Slowly I tried to piece the implications of this together. If it was his sister’s and he’d found it in the relic room, then that meant that his sister had come through Juniper Landing when she’d died. When he’d accidentally killed her.

“So she…she had it with her when she died?” I asked, joining him in the kitchen.

“She must have brought it to church with her to show her friends,” he said as he wiped the platter clean of dust with a wet rag. His eyes flicked to my face. “I know. It’s freaky. I’ve had fifty years to contemplate how freaky it is. I killed her, she came here, and someone ushered her from here and tossed her stuff in the relic room only for me to stumble on it decades later when I was looking for a new needle for my turntable. I know.”

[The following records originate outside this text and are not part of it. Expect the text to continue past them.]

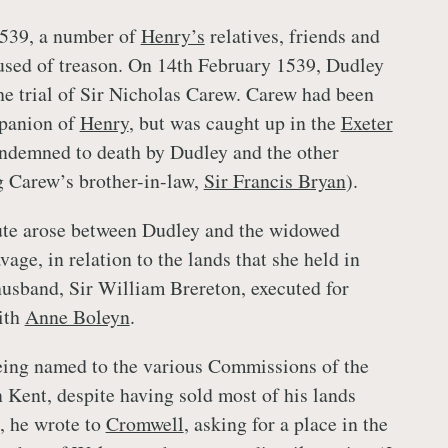
539, a number of
Henry’s
relatives, friends and
used of treason. On 14th February 1539, Dudley
the trial of Sir Nicholas Carew. Carew had been
panion of
Henry
, but was caught up in the
Exeter
ndemned to death by Dudley and the other
g Carew’s brother-in-law,
Sir Francis Bryan
).
ute arose between Dudley and the widowed
age, in relation to the lands that she held in
husband, Sir William Brereton, executed for
ith
Anne Boleyn
.
eing named to the various Commissions of the
n Kent, despite having sold most of his lands
9, he wrote to
Cromwell
, asking for a place in the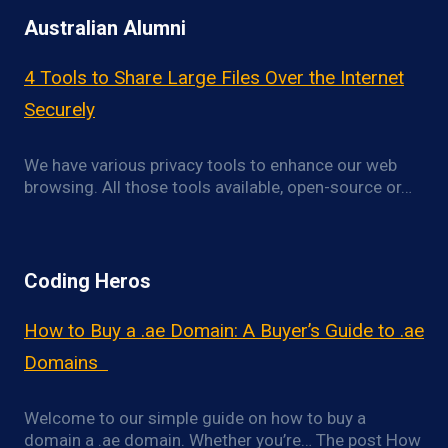
Australian Alumni
4 Tools to Share Large Files Over the Internet
Securely
We have various privacy tools to enhance our web
browsing. All those tools available, open-source or…
Coding Heros
How to Buy a .ae Domain: A Buyer’s Guide to .ae
Domains
Welcome to our simple guide on how to buy a
domain a .ae domain. Whether you’re… The post How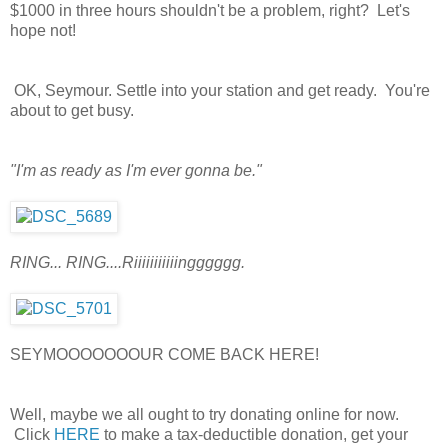
$1000 in three hours shouldn't be a problem, right? Let's
hope not!
OK, Seymour. Settle into your station and get ready. You're
about to get busy.
"I'm as ready as I'm ever gonna be."
RING... RING....Riiiiiiiiiiingggggg.
SEYMOOOOOOOUR COME BACK HERE!
Well, maybe we all ought to try donating online for now.
Click
HERE
to make a tax-deductible donation, get your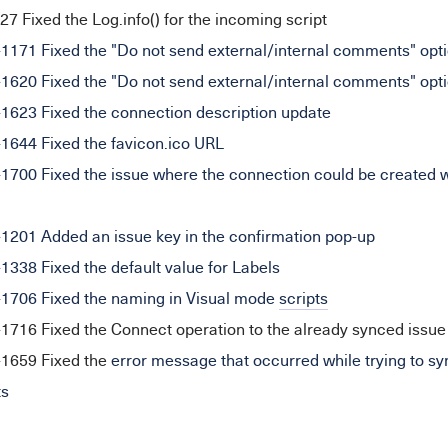
 Fixed the Log.info() for the incoming script
71 Fixed the "Do not send external/internal comments" opt
20 Fixed the "Do not send external/internal comments" opti
23 Fixed the connection description update
44 Fixed the favicon.ico URL
00 Fixed the issue where the connection could be created wi
01 Added an issue key in the confirmation pop-up
38 Fixed the default value for Labels
06 Fixed the naming in Visual mode
scripts
16 Fixed the Connect operation to the already synced issue
659 Fixed the
error message that occurred while trying to syn
ts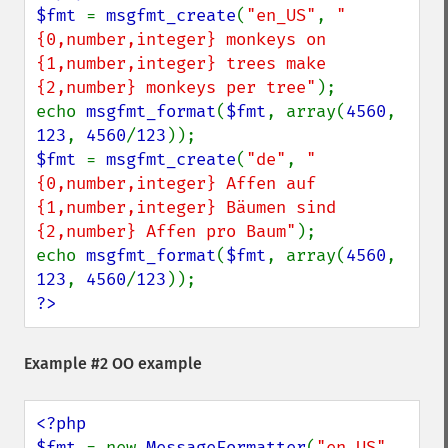
$fmt 
= 
msgfmt_create
(
"en_US"
, 
"
{0,number,integer} monkeys on 
{1,number,integer} trees make 
{2,number} monkeys per tree"
);

echo 
msgfmt_format
(
$fmt
, array(
4560
, 
123
, 
4560
/
123
$fmt 
= 
msgfmt_create
(
"de"
, 
"
{0,number,integer} Affen auf 
{1,number,integer} Bäumen sind 
{2,number} Affen pro Baum"
);

echo 
msgfmt_format
(
$fmt
, array(
4560
, 
123
, 
4560
/
123
?>
Example #2 OO example
<?php

$fmt 
= new 
MessageFormatter
(
"en_US"
, 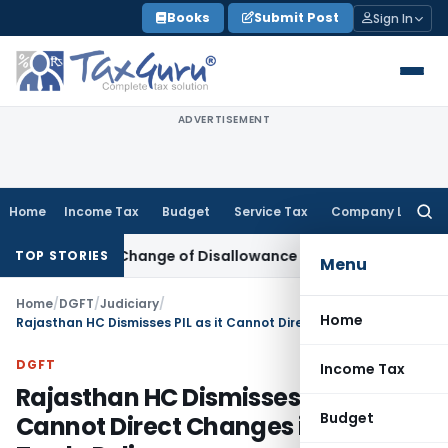
Skip
Books
Submit Post
Sign In
to
content
ADVERTISEMENT
Home
Income Tax
Budget
Service Tax
Company Law
Searc
for:
n Over Change of Disallowance Provision
Income Tax
Madra
TOP STORIES
Menu
Home
/
DGFT
/
Judiciary
/
Home
Rajasthan HC Dismisses PIL as it Cannot Direct Changes in Foreign Trade Policy
DGFT
Income Tax
Rajasthan HC Dismisses PIL as it
Budget
Cannot Direct Changes in Foreign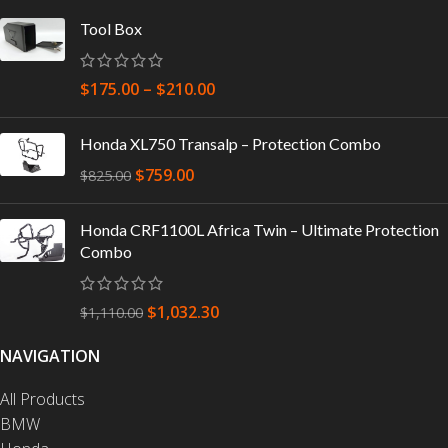
Tool Box
$
175.00
–
$
210.00
Honda XL750 Transalp – Protection Combo
$
759.00
$
825.00
Honda CRF1100L Africa Twin – Ultimate Protection
Combo
$
1,032.30
$
1,110.00
NAVIGATION
All Products
BMW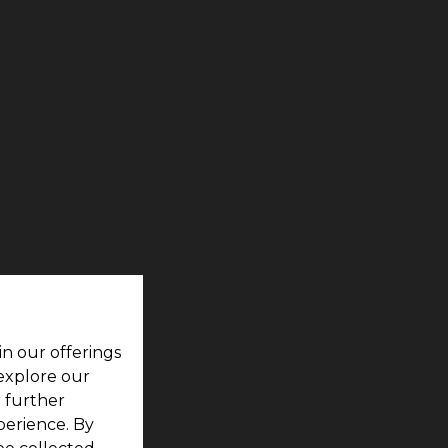
in our offerings
 explore our
r further
perience. By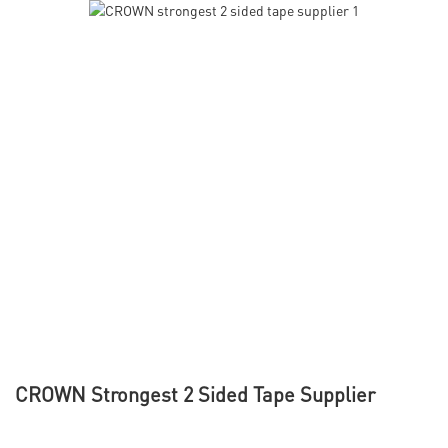
CROWN Strongest 2 Sided Tape Supplier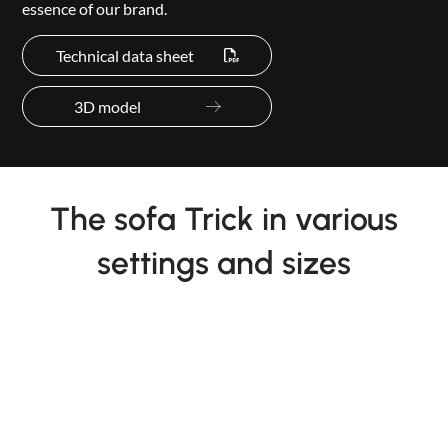
essence of our brand.
Technical data sheet
3D model
The sofa Trick in various
settings and sizes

His hands started to shake as he wiped the platter yet again. I reached out and put my hand on his wrist, steadying him. He stopped moving.

“Does anyone remember her? Did Tristan…?”

I paused, his very name on my tongue causing my mouth to dry out. Joaquin shook his head. “No one really remembered her. I like to think it was because she was ushered straight to the Light.” His eyes shone as he looked at me, and he smiled. “She didn’t exactly have any unfinished business to deal with. That was all mine.”

My free hand fluttered to my chest. “Joaquin, I’m so—”

“Don’t.” He turned and put the platter down. “Seriously, don’t. It’s fine. I mean, it’s not fine, but it is what it is.” He glanced across the room at the album and lifted a shoulder. “I’m glad I have it. It’s filled with good memories. And without it I’d have no images of anyone in my family, so…”

“Wow.”

For a moment, I couldn’t imagine the right thing to say. Joaquin stood still, his fingers pressing into the top of the kitchen island, the tips going white.

“Are you guys ever gonna bring the food in here?” Bea demanded. “I’m starving.”

I hurried to grab a bag of chips, then emptied it into a basket. Joaquin added the chopped vegetables to the platter and followed behind me.

“What were you guys talking about in there?” Fisher asked. “It looked pretty serious.”

“I was just telling Rory about some of the weirder visitors who’ve come through here,” Joaquin answered quickly, shooting me a
go with it
look as he set the platter down on the table. Bea darted forward and grabbed a handful of veggies before anyone else could move.